The ARIES Observatory complex, Devasthal, Uttarakhand, India
The International Liquid Mirror Telescope (bottom left) at the Devasthal Observatory in India sits alongside the 3.6-meter Devasthal Optical Telescope (center). Anna and Jean Surdej

ILMT was originally dreamt up in the late 1990s. The dish-shaped vessel that holds the mercury was delivered to India in 2012, but construction of the telescope enclosure was delayed. Then researchers found they didn’t have enough mercury. As they waited for more, the COVID-19 pandemic struck, making travel to India impossible. Finally, in April, the team set 50 liters of mercury spinning, creating a parabolic layer 3.5 millimeters thick. After such a long gestation, “we’re all very happy,” says team member Paul Hickson of the University of British Columbia, Vancouver.

Staring straight up, the rotating mirror will see a swath of sky almost as wide as the full Moon while Earth’s rotation scans it across the heavens from dusk to dawn. “You just turn it on and let it go,” Hickson says. Objects appear as long streaks in the image; the separate pixels can be added together afterward to create a single long exposure. Because the telescope sees roughly the same strip of sky on successive nights, exposures from many nights can be added together to get extremely sensitive images of faint objects.
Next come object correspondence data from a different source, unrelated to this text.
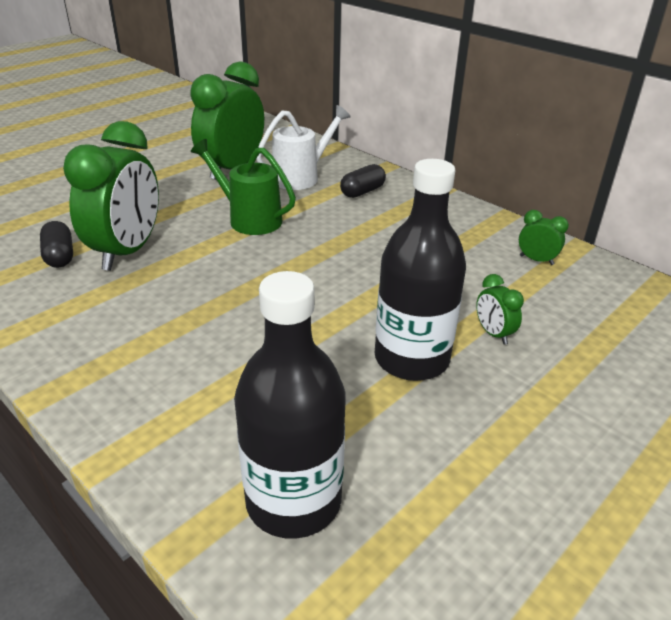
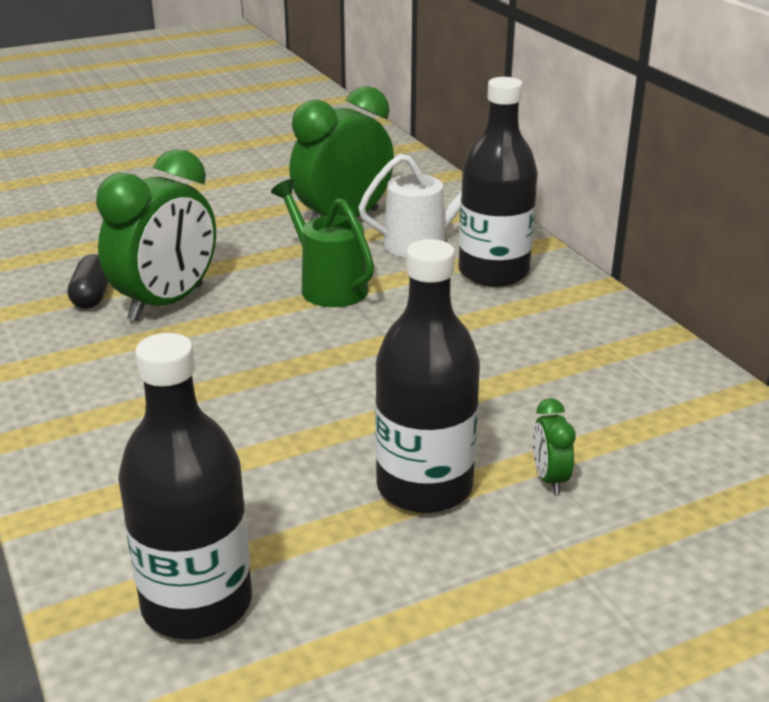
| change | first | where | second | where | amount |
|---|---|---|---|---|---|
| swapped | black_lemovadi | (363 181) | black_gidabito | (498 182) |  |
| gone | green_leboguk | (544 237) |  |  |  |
Alternatively, one night’s image can be subtracted from the next’s to see what has changed, revealing transient objects such as supernovae and quasars, the bright hearts of distant galaxies that wax and wane as supermassive black holes consume matter. Surdej wants to hunt for gravitational lenses, in which the gravity of a galaxy or galaxy cluster bends the light of a more distant object like a giant magnifying glass. ILMT’s sensitive measurement of the object’s brightness reveals the mass of the lens galaxies and can help estimate the expansion rate of the universe. A study suggested as many as 50 lenses might be visible in ILMT’s strip of sky.

Conventional survey telescopes, such as the Zwicky Transient Facility in California and the upcoming Vera C. Rubin Observatory in Chile, cover much more of the sky. But they are unlikely to return to the same patch every single night to search for changes. “We’re forced to have a niche,” Hickson says. ILMT has the added strength of sitting next to DOT, which is equipped with instruments that can rapidly scrutinize any fleeting objects discovered by its next-door neighbor. This tag-team approach “is more comprehensive, and scientifically more rich,” says Dipankar Banerjee, director of the Aryabhatta Research Institute of Observational Sciences, which runs the Devasthal Observatory.
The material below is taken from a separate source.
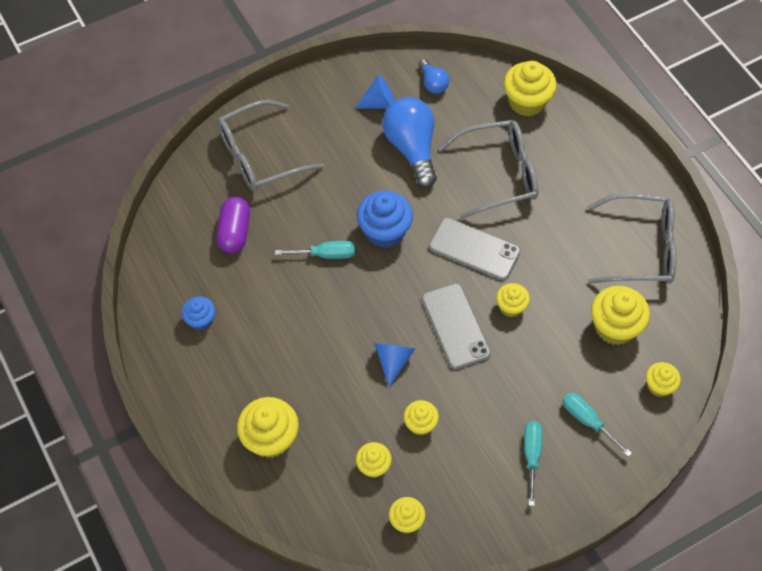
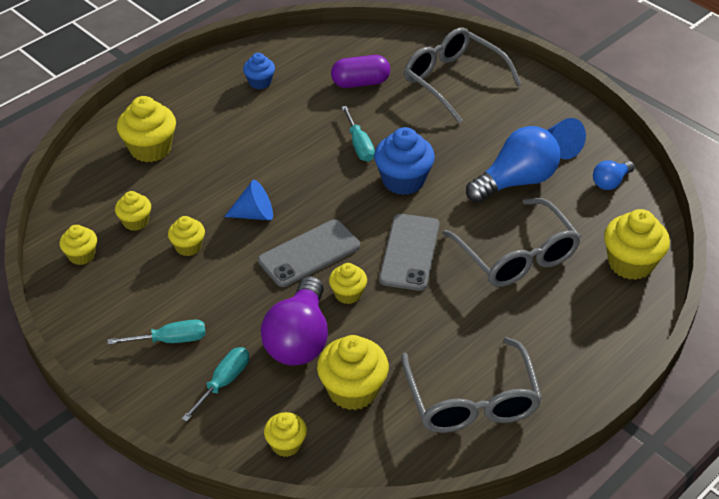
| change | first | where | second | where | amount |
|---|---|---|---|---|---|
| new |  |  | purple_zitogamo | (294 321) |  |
If ILMT is a success, Surdej says the technology could be scaled up to build much larger liquid mirrors on the Moon, an attractive location for future giant telescopes because it is less seismically active than Earth and has no atmosphere. On Earth, the Coriolis effect, from the planet’s rotation, would warp the motion of the mercury in mirrors larger than 8 meters. But the Moon rotates more slowly, allowing much larger liquid mirrors—although not of mercury. It is too heavy to transport to the Moon and would freeze at night and evaporate during the day. But more than a decade ago, liquid mirror pioneer Ermanno Borra of Laval University showed that “ionic liquids,” lightweight molten salts with low freezing points, would survive lunar conditions and could be made reflective with a thin coating of silver.

In the 2000s, both NASA and the Canadian Space Agency commissioned studies of lunar liquid mirror telescopes but didn’t go any further. Astronomers hope the current interest in Moon exploration and the cheap launches offered by private space companies such as SpaceX will spur a revival. In 2020, a team at the University of Texas, Austin, proposed the Ultimately Large Telescope, a 100-meter liquid mirror that would stare constantly at the same patch of sky for years on end from one of the Moon’s poles. Such a giant could gather the faint trickle of photons from the very first stars that lit up the universe, before galaxies even existed. Veteran mirrormaker Roger Angel of the University of Arizona says there is “a unique niche for a big [liquid] mirror that goes beyond what others can do.”